*Extract*.

________________________

Reba is part of the Ngadha culture and an annual traditional ceremony.This ceremony has several meanings, such as: (i) as the traditional new year's ritual; (ii) as a thanksgiving ceremony for a plentiful harvest; (iii) to honour the ancestors; and (iv) to unite the clan.
The Reba ceremony proceeds in several stages:
• The Reba Lanu ritual, which is the opening of the ceremony.This takes place outside the village, in each clan’s own cropland.The reba lanu is conducted to honour the ancestors of each clan, who had bequeathed the traditional rules and land to successive generations.
• The Dheke Reba, which is the ritual to enter the traditional adat clan house, done on the first night when all the clan members gather to talk about things they deem important and related to the rights and obligations of the clan or ethnic group in relation to external parties. It is also conducted to welcome guests and new members of the ethnic group or clan.
• The Reba O’Uwi, or carrying root vegetables to the centre of the village, symbolising the harvest. This is accompanied by dances and conducted to honour and thank God and the ancestors for their blessings.
• The Sui Uwi is a root-vegetable-slicing ceremony, or the ritual to distribute the harvest. The ritual is led by the adat chief, and he would narrate the history and genealogy of the clan to the younger generations, and talk about internal affairs of the community, evaluate what the community has gone through and what has happened to the adat house, and discuss the rights and obligations of the members of the adat house for the succeeding year.
Sweet-potatoes are the main dish in this ritual as for the Ngadha community. These are an abundant source of food that the earth would always provide, ensuring that they would never be hungry.At the heart of the Reba ritual is the effort to evaluate everything related to social lives in the community that has happened in the previous year and ask for guidance from religious and adat leaders so they can all lead a better life in the coming year. The reba usually takes place in December, January or February, depending on the policy of each village.

________________________

*Input data*.
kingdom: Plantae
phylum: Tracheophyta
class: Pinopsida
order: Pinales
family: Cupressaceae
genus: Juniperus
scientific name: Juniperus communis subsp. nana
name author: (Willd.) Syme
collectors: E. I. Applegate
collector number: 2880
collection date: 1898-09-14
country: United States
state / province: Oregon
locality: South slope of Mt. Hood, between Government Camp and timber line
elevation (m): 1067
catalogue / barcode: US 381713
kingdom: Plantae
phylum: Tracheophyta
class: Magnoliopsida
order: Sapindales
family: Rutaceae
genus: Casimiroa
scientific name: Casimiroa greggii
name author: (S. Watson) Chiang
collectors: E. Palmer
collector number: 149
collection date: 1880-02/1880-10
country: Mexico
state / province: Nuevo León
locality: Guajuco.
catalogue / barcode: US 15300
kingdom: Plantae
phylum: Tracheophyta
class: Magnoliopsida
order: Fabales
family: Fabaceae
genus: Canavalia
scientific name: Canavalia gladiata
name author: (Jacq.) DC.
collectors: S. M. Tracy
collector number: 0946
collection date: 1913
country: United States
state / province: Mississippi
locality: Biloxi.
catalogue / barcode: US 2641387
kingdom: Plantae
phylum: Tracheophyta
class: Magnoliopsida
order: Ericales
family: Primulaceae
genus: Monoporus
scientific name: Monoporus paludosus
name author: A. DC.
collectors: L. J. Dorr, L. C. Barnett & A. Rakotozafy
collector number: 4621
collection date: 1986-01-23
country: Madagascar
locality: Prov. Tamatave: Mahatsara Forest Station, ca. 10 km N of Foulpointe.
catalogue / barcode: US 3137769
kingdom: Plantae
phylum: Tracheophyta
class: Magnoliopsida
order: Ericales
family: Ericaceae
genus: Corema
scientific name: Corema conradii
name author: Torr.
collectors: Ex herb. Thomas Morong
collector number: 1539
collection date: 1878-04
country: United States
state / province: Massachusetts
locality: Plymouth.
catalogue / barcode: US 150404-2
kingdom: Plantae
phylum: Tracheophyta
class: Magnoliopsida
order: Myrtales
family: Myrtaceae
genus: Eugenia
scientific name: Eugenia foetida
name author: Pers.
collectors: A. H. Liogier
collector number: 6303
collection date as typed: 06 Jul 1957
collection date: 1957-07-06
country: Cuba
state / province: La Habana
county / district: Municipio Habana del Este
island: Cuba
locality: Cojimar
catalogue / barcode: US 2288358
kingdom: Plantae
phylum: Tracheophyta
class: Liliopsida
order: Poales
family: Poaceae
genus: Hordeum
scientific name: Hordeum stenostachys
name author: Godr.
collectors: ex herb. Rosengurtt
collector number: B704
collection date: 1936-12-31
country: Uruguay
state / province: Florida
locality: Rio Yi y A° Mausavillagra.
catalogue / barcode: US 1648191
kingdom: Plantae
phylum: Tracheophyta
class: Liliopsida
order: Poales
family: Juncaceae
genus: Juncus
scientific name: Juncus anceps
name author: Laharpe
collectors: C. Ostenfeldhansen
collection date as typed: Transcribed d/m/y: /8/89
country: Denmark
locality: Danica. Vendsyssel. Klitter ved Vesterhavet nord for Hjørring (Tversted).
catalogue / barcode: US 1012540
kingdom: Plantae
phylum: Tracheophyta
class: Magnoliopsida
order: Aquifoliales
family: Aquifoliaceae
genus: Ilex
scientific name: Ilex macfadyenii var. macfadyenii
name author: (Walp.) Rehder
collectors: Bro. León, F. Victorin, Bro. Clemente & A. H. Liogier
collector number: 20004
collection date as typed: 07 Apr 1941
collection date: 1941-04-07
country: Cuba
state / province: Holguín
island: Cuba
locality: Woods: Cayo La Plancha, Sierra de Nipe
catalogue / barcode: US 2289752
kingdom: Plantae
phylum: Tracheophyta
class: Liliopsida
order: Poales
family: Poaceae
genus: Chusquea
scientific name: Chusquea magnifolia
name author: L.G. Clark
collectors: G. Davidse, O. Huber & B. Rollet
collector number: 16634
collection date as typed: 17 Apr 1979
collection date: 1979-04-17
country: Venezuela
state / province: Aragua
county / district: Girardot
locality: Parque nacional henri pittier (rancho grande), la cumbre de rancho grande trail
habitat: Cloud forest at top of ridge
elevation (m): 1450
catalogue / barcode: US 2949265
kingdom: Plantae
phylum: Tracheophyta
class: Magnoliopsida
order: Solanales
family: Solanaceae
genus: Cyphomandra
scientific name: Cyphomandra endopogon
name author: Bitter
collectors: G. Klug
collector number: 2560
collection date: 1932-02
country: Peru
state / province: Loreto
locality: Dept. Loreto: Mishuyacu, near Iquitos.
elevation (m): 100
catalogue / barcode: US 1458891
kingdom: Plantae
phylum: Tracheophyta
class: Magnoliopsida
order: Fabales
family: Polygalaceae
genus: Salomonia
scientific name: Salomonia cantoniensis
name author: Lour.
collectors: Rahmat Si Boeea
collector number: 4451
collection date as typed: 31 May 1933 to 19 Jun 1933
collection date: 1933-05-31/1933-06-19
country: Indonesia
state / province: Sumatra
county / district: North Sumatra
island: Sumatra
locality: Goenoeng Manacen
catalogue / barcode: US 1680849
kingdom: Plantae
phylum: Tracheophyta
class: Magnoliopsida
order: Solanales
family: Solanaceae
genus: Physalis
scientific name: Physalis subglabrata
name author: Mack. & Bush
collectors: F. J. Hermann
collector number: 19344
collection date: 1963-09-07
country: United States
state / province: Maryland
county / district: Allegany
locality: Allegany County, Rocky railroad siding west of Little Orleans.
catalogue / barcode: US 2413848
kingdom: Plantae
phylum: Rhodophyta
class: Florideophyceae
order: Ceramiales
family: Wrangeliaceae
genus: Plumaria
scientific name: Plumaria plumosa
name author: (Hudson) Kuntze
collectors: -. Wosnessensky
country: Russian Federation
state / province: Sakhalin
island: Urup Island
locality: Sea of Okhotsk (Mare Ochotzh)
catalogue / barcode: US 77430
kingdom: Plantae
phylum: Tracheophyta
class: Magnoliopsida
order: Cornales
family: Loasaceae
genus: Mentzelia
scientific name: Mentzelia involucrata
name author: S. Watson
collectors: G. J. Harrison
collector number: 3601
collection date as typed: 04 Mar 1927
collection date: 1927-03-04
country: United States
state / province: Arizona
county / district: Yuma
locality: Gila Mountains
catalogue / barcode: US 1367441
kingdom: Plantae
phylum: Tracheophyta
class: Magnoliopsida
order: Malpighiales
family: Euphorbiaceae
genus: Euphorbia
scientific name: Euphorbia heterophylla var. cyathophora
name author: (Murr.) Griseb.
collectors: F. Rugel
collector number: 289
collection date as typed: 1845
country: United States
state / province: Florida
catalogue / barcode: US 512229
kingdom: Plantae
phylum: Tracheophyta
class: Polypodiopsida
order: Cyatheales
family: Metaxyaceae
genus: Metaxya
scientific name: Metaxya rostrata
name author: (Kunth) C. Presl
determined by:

________________________

*Required actions*.
a) In the Reba ceremony text, copy out everything from "The Reba ceremony" down to "group or clan.", renaming "ancestors" as "forebears".
b) Answer these questions from the Reba ceremony text:
(i) In which months does the Reba usually take place?
(ii) Who leads the Sui Uwi ritual?
(iii) Where does the Reba Lanu ritual take place?
c) Name every stage of the ceremony given in the Reba ceremony text.
The lines have no connection to the Reba ceremony text.

*Responses by item number*.
a)
The Reba ceremony proceeds in several stages:
• The Reba Lanu ritual, which is the opening of the ceremony.This takes place outside the village, in each clan’s own cropland.The reba lanu is conducted to honour the forebears of each clan, who had bequeathed the traditional rules and land to successive generations.
• The Dheke Reba, which is the ritual to enter the traditional adat clan house, done on the first night when all the clan members gather to talk about things they deem important and related to the rights and obligations of the clan or ethnic group in relation to external parties. It is also conducted to welcome guests and new members of the ethnic group or clan.

b)
(i) December, January or February
(ii) The adat chief
(iii) Outside the village, in each clan’s own cropland

c)
Reba Lanu
Dheke Reba
Reba O’Uwi
Sui Uwi